Pouvez-vous nous présenter le port de Chancay au Pérou ?

Ce port a été inauguré le 14 novembre 2024 après huit ans de travaux gigantesques. 3,6 milliards de dollars ont été investis à 60 % par le géant chinois Cosco Shipping Ports et à 40 % par Volcan Compania Minera, une entreprise péruvienne. Des fonds marins naturellement à pic et à 17 m de profondeur pour accueillir parmi les plus grands navires du monde, des berges solides, une localisation à seulement 60 km de la capitale Lima où le port pourrait arriver prochainement à saturation. Chancay a été choisi pour répondre aux ambitions chinoises en Amérique latine.

Après un an d’opération, le premier bilan montre que les échanges sont en deçà des objectifs annoncés. Alors que le but était d’atteindre 1 million d’EVP (1), il a été échangé entre 300 000 et 350 000 EVP, soit un tiers de l’objectif annoncé. Mais ce résultat n’est pas pour autant décevant car le port est encore en rodage. Par ailleurs, l’objectif affiché était peut-être volontairement ambitieux pour favoriser les externalités positives, telles que la hausse du prix de l’immobilier et les investissements étrangers qui, elles, ont bien lieu.

Quelles sont ces ambitions chinoises en Amérique latine ?

L’intérêt majeur de la Chine en Amérique latine, c’est le minerai, et notamment le lithium essentiel à la construction des voitures électriques, et le cuivre. Mais cette implantation vise aussi un enjeu vital : la Chine a un fort déficit alimentaire, elle n’est pas capable, avec ses ressources locales, d’alimenter sa population dont les besoins augmentent.
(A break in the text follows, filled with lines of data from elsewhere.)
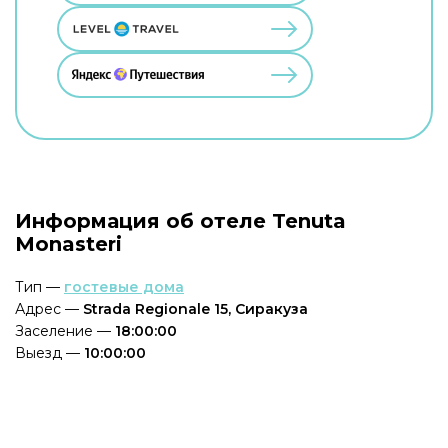
Информация об отеле Tenuta
Monasteri
Тип —
гостевые дома
Адрес —
Strada Regionale 15, Сиракуза
Заселение —
18:00:00
Выезд —
10:00:00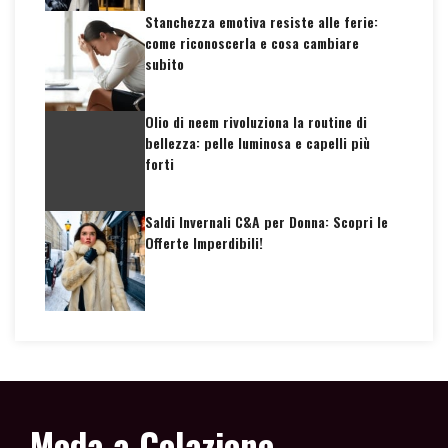
Stanchezza emotiva resiste alle ferie:
come riconoscerla e cosa cambiare
subito
Olio di neem rivoluziona la routine di
bellezza: pelle luminosa e capelli più
forti
Saldi Invernali C&A per Donna: Scopri le
Offerte Imperdibili!
Moda a Colazione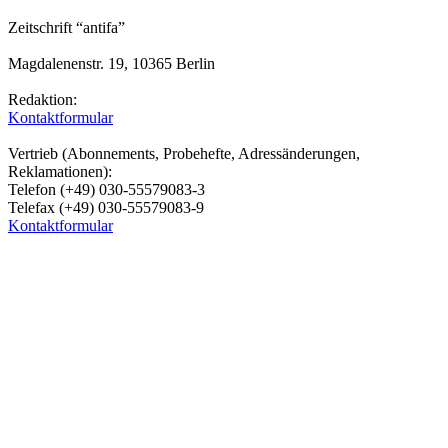
Zeitschrift “antifa”
Magdalenenstr. 19, 10365 Berlin
Redaktion:
Kontaktformular
Vertrieb (Abonnements, Probehefte, Adressänderungen,
Reklamationen):
Telefon (+49) 030-55579083-3
Telefax (+49) 030-55579083-9
Kontaktformular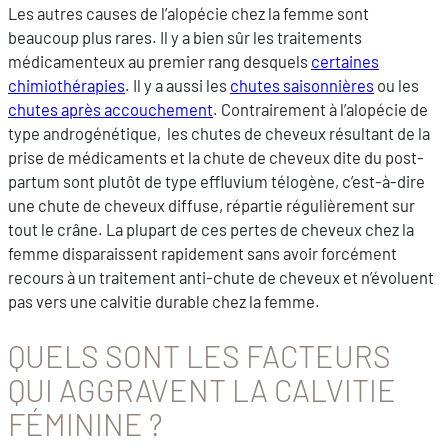
Les autres causes de l’alopécie chez la femme sont
beaucoup plus rares. Il y a bien sûr les traitements
médicamenteux au premier rang desquels
certaines
chimiothérapies
. Il y a aussi les
chutes saisonnières
ou les
chutes après accouchement
. Contrairement à l’alopécie de
type androgénétique, les chutes de cheveux résultant de la
prise de médicaments et la chute de cheveux dite du post-
partum sont plutôt de type effluvium télogène, c’est-à-dire
une chute de cheveux diffuse, répartie régulièrement sur
tout le crâne. La plupart de ces pertes de cheveux chez la
femme disparaissent rapidement sans avoir forcément
recours à un traitement anti-chute de cheveux et n’évoluent
pas vers une calvitie durable chez la femme.
QUELS SONT LES FACTEURS
QUI AGGRAVENT LA CALVITIE
FÉMININE ?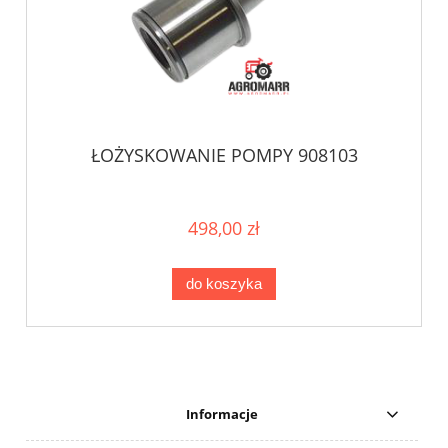
ŁOŻYSKOWANIE POMPY 908103
498,00 zł
do koszyka
Informacje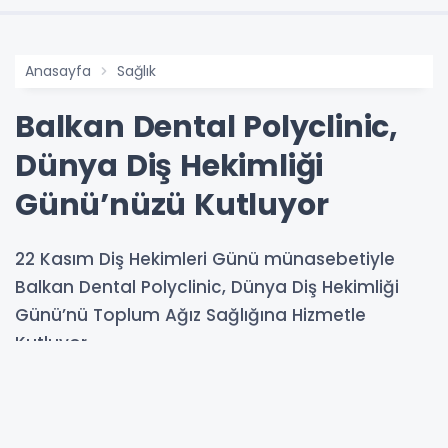
Anasayfa
Sağlık
Balkan Dental Polyclinic,
Dünya Diş Hekimliği
Günü’nüzü Kutluyor
22 Kasım Diş Hekimleri Günü münasebetiyle
Balkan Dental Polyclinic, Dünya Diş Hekimliği
Günü’nü Toplum Ağız Sağlığına Hizmetle
Kutluyor
22-11-2025 11:54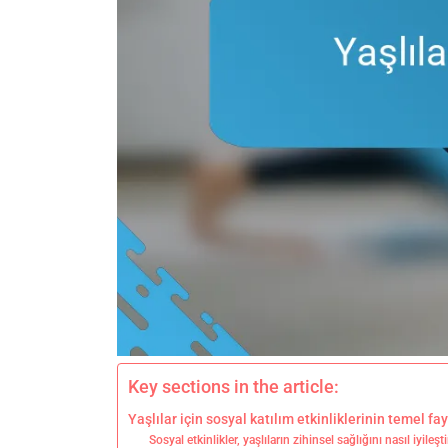
Key sections in the article:
Yaşlılar için sosyal katılım etkinliklerinin temel fa
Sosyal etkinlikler, yaşlıların zihinsel sağlığını nasıl iyileşti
C’est la seule connexion directe entre l’Asie et la façade pacifique de l’Amérique du Sud, ce qui permet à la Chine de sécuriser ses approvisionnements et de réduire ses dépendances. Jusque-là, les marchandises partaient d’Asie pour rejoindre les ports américains ou mexicains, avant d’aller en Amérique latine, soit 40 à 45 jours de bateau, ce qui ne permet pas d’exporter des produits périssables. Avec un accès direct entre Shanghai et Chancay, le délai est passé à 25-30 jours, ce qui permet d’alimenter la Chine avec les avocats, le quinoa, les asperges, les raisins… d’Amérique latine. Le Pérou est en train de voir s’ouvrir un marché gigantesque pour ses fruits et légumes, lui permettant de révéler son plein potentiel.

Ce port est donc une aubaine pour le Pérou mais aussi, à plus long terme, pour la Colombie, l’Équateur, le Chili et le Brésil qui pourraient bénéficier de routes en partie financées et construites par la Chine.
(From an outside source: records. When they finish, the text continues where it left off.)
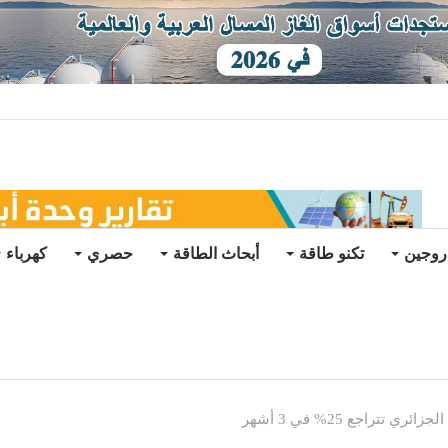
يو
روجين
تكنو طاقة
أبحاث الطاقة
حصري
كهرباء
تراجع 25% في 3 أشهر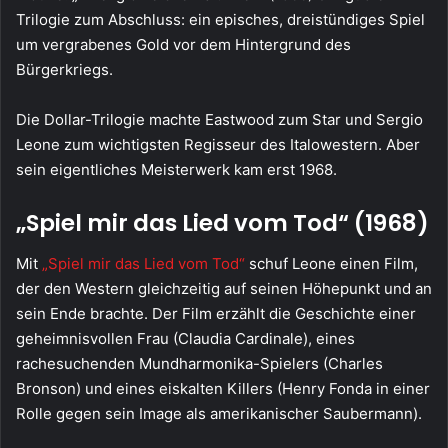
Trilogie zum Abschluss: ein episches, dreistündiges Spiel
um vergrabenes Gold vor dem Hintergrund des
Bürgerkriegs.
Die Dollar-Trilogie machte Eastwood zum Star und Sergio
Leone zum wichtigsten Regisseur des Italowestern. Aber
sein eigentliches Meisterwerk kam erst 1968.
„Spiel mir das Lied vom Tod“ (1968)
Mit
„Spiel mir das Lied vom Tod“
schuf Leone einen Film,
der den Western gleichzeitig auf seinen Höhepunkt und an
sein Ende brachte. Der Film erzählt die Geschichte einer
geheimnisvollen Frau (Claudia Cardinale), eines
rachesuchenden Mundharmonika-Spielers (Charles
Bronson) und eines eiskalten Killers (Henry Fonda in einer
Rolle gegen sein Image als amerikanischer Saubermann).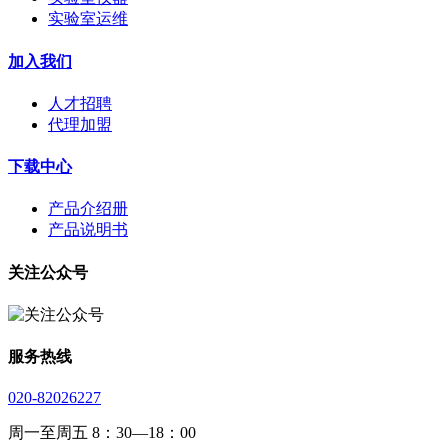
实验室运维
加入我们
人才招聘
代理加盟
下载中心
产品介绍册
产品说明书
关注公众号
服务热线
020-82026227
周一至周五 8：30—18：00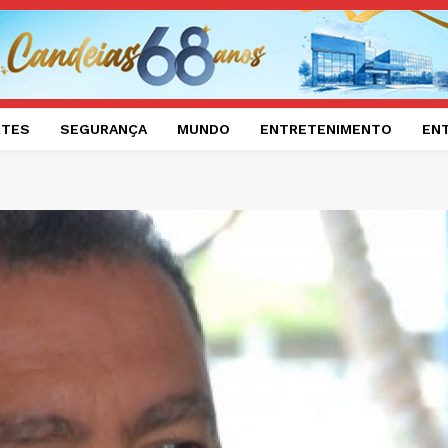
RTES
SEGURANÇA
MUNDO
ENTRETENIMENTO
EN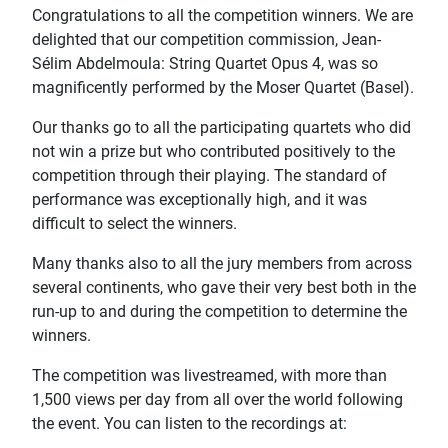
Congratulations to all the competition winners. We are
delighted that our competition commission, Jean-
Sélim Abdelmoula: String Quartet Opus 4, was so
magnificently performed by the Moser Quartet (Basel).
Our thanks go to all the participating quartets who did
not win a prize but who contributed positively to the
competition through their playing. The standard of
performance was exceptionally high, and it was
difficult to select the winners.
Many thanks also to all the jury members from across
several continents, who gave their very best both in the
run-up to and during the competition to determine the
winners.
The competition was livestreamed, with more than
1,500 views per day from all over the world following
the event. You can listen to the recordings at:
Pourquoi à plus long terme ?

En construisant ce port, la Chine a fait « le plus facile ». Il reste à le connecter aux territoires très accidentés et divers du Pérou et des pays limitrophes (cordillère des Andes, Amazonie…). Mais l’avantage de la Chine, c’est qu’elle peut financer durablement ses projets car elle voit sa rentabilité à long terme. Par ailleurs, ces travaux bénéficient aussi à l’Amérique latine qui a besoin d’infrastructures pour se développer : des routes et du rail notamment pour désengorger la route panaméricaine qui traverse le continent du nord au sud. En vingt ans, les investissements de la Chine en Amérique latine ont été multipliés par 22 pour compenser le désengagement progressif des États-Unis dans la région.

Ce port peut-il influer sur le transit de soja ou de maïs brésiliens ?

Pour le moment, les marchés agricoles brésilien et péruvien devraient rester distincts car le soja et le maïs produits par le Brésil ne sont pas des denrées périssables à court terme. Leur transport se fait donc toujours en passant par l’océan Atlantique, en 45 jours environ. Malgré l’idée redondante d’un train reliant São Paulo (Brésil) à Lima pour diminuer ces délais, il n’y a, pour le moment, pas de nécessité de réduire la durée de transport. De plus, construire un train entre le Brésil et le Pérou serait une prouesse technique majeure — nécessitant de traverser les Andes et l’Amazonie sur près de 3 500 km — et un investissement probablement démesuré comparé aux gains potentiels.

(1) Équivalent vingt pieds, soit l’unité de mesure approximative d’un conteneur.